(Items from a data source)
++++++++++

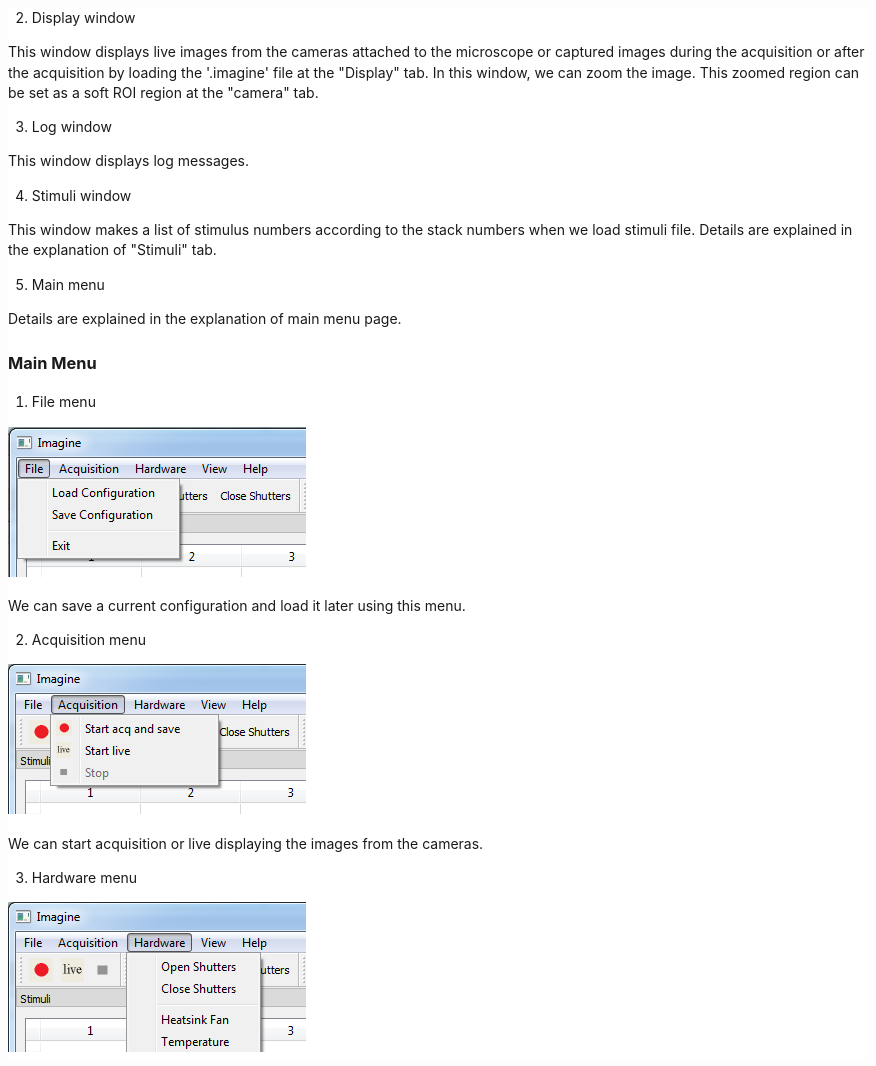 2. Display window

This window displays live images from the cameras attached to the microscope or captured images during the acquisition or after the acquisition by loading the '.imagine' file at the "Display" tab. In this window, we can zoom the image. This zoomed region can be set as a soft ROI region at the "camera" tab.

3. Log window

This window displays log messages.

4. Stimuli window

This window makes a list of stimulus numbers according to the stack numbers when we load stimuli file. Details are explained in the explanation of "Stimuli" tab.

5. Main menu

Details are explained in the explanation of main menu page.


### Main Menu

1. File menu

![alt text](doc/menu_dd01.png)

We can save a current configuration and load it later using this menu.

2. Acquisition menu

![alt text](doc/menu_dd02.png)

We can start acquisition or live displaying the images from the cameras.

3. Hardware menu

![alt text](doc/menu_dd03.png)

++++++++++

Rewrite all the rows above with every occurrence of "window" changed to "panel" and everything else left the same. Leave the pictures out of your answer.

RESPONSE FOR THIS EXERCISE »
 2. Display panel

This panel displays live images from the cameras attached to the microscope or captured images during the acquisition or after the acquisition by loading the '.imagine' file at the "Display" tab. In this panel, we can zoom the image. This zoomed region can be set as a soft ROI region at the "camera" tab.

3. Log panel

This panel displays log messages.

4. Stimuli panel

This panel makes a list of stimulus numbers according to the stack numbers when we load stimuli file. Details are explained in the explanation of "Stimuli" tab.

5. Main menu

Details are explained in the explanation of main menu page.


### Main Menu

1. File menu

![alt text](doc/menu_dd01.png)

We can save a current configuration and load it later using this menu.

2. Acquisition menu

![alt text](doc/menu_dd02.png)

We can start acquisition or live displaying the images from the cameras.

3. Hardware menu

![alt text](doc/menu_dd03.png)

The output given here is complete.